■ **EXERCISE**
When you copy the data, keep every word exactly as it is and leave the pictures out.

■ **INFORMATION PROVIDED**
★ ★ ★
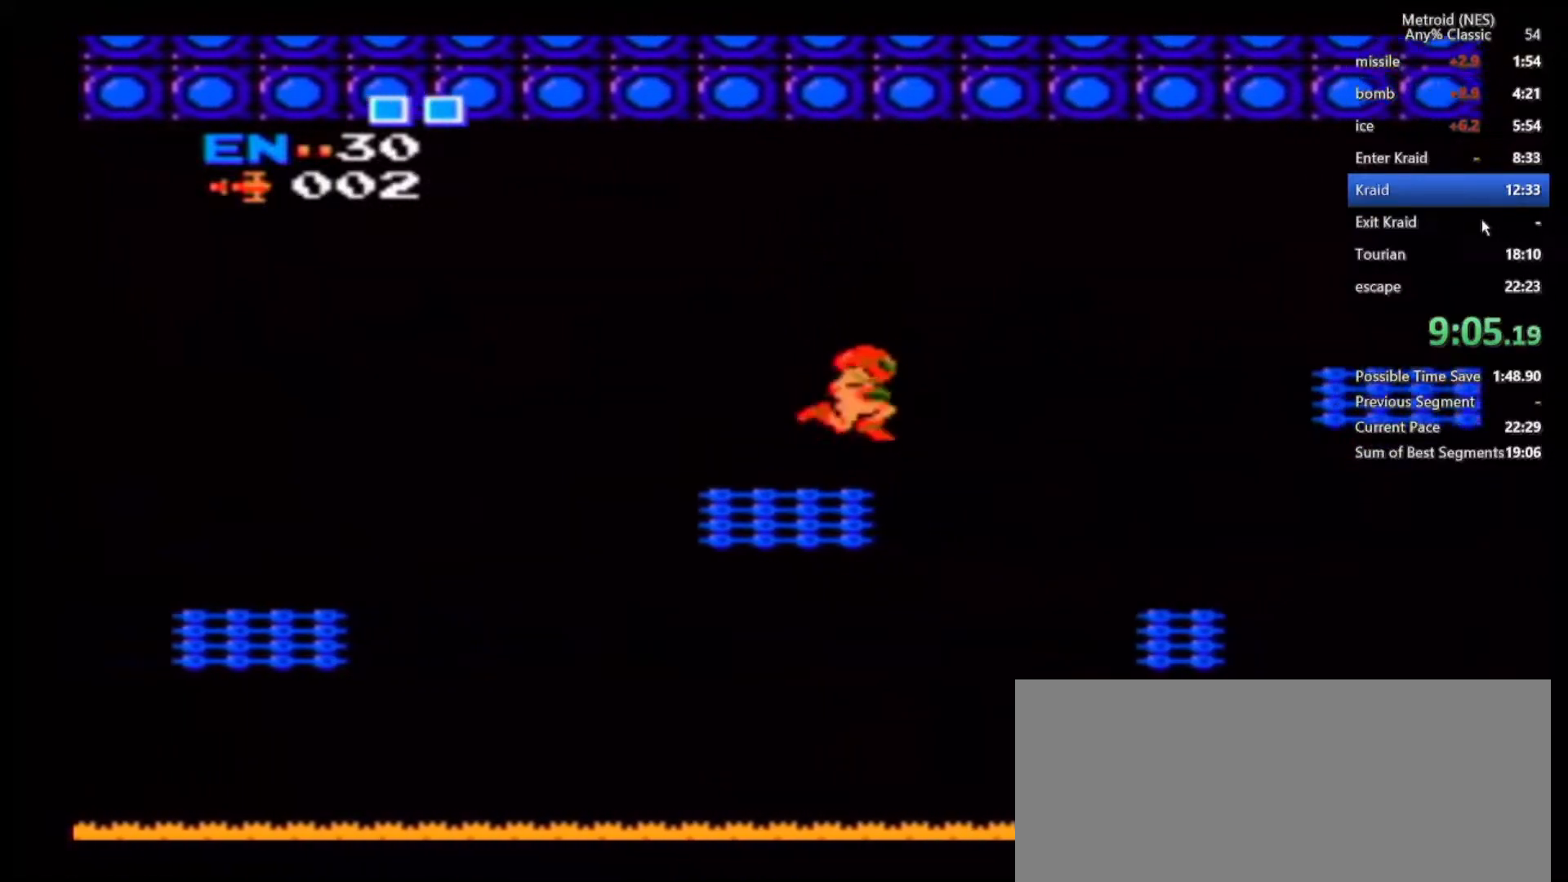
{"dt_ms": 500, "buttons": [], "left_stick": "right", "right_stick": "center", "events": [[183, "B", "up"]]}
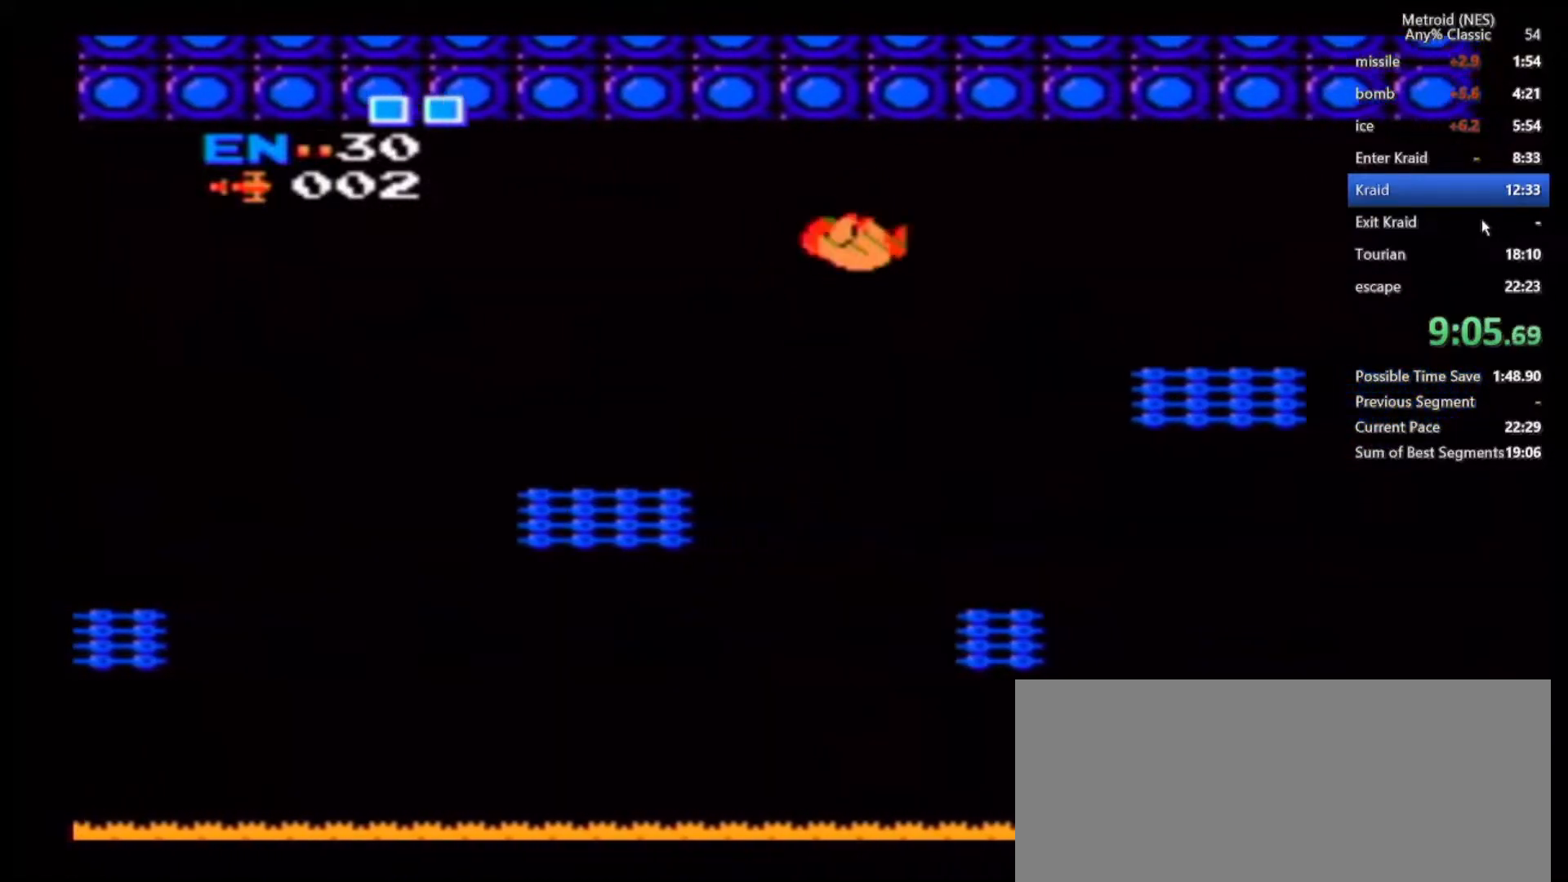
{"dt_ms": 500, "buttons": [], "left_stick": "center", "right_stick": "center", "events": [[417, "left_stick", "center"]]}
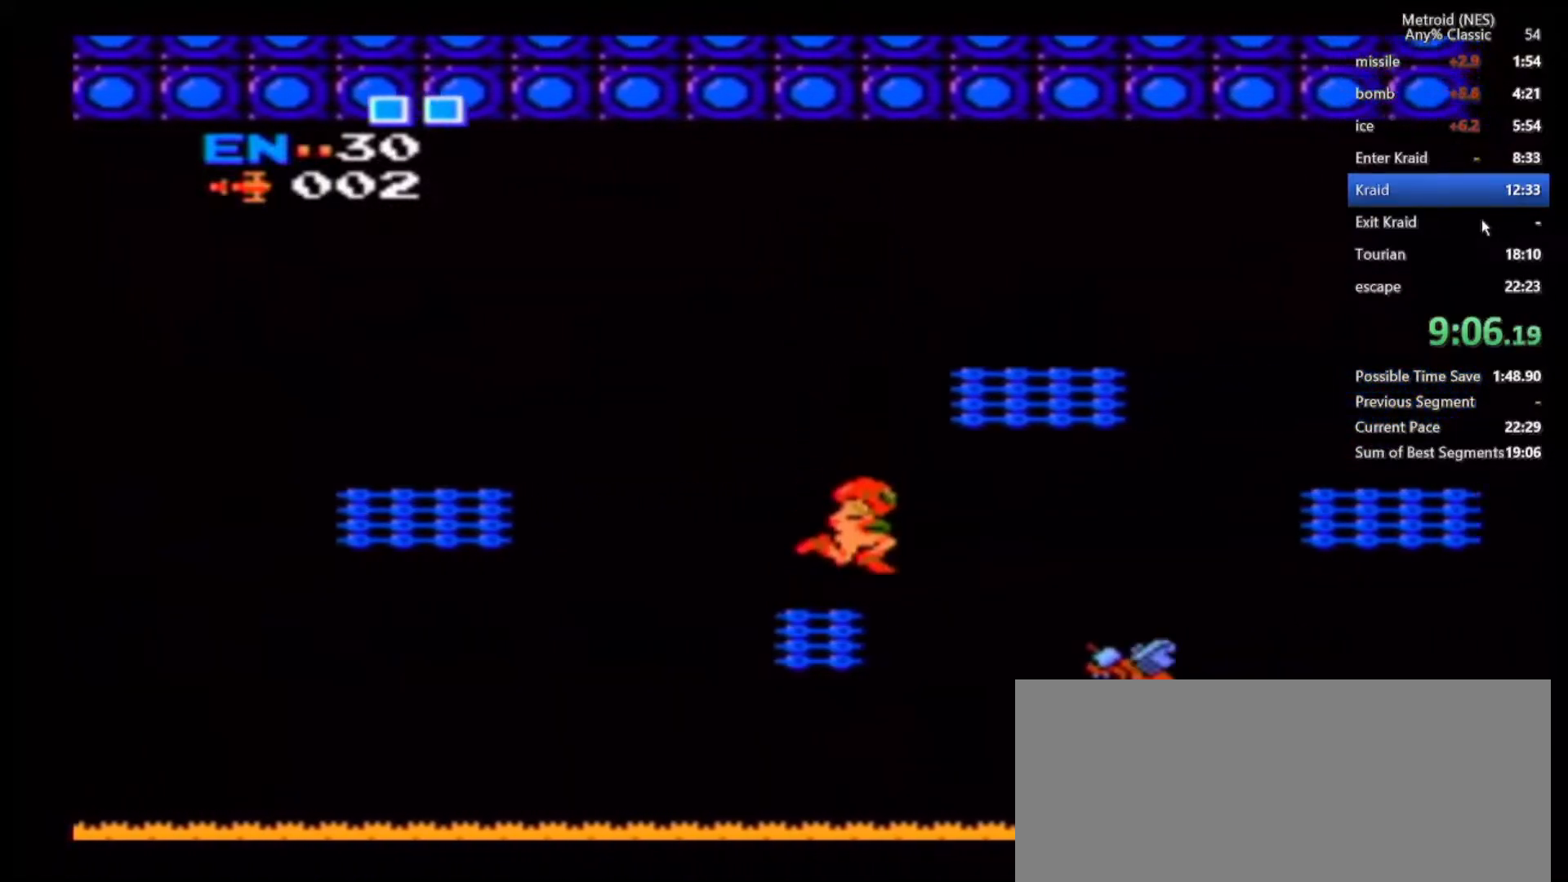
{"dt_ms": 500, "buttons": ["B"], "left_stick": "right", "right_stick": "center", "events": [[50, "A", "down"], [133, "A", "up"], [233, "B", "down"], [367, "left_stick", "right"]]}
★ ★ ★
■ **REPLY**
{"dt_ms": 500, "buttons": [], "left_stick": "right", "right_stick": "center", "events": [[183, "B", "up"]]}
{"dt_ms": 500, "buttons": [], "left_stick": "center", "right_stick": "center", "events": [[417, "left_stick", "center"]]}
{"dt_ms": 500, "buttons": ["B"], "left_stick": "right", "right_stick": "center", "events": [[50, "A", "down"], [133, "A", "up"], [233, "B", "down"], [367, "left_stick", "right"]]}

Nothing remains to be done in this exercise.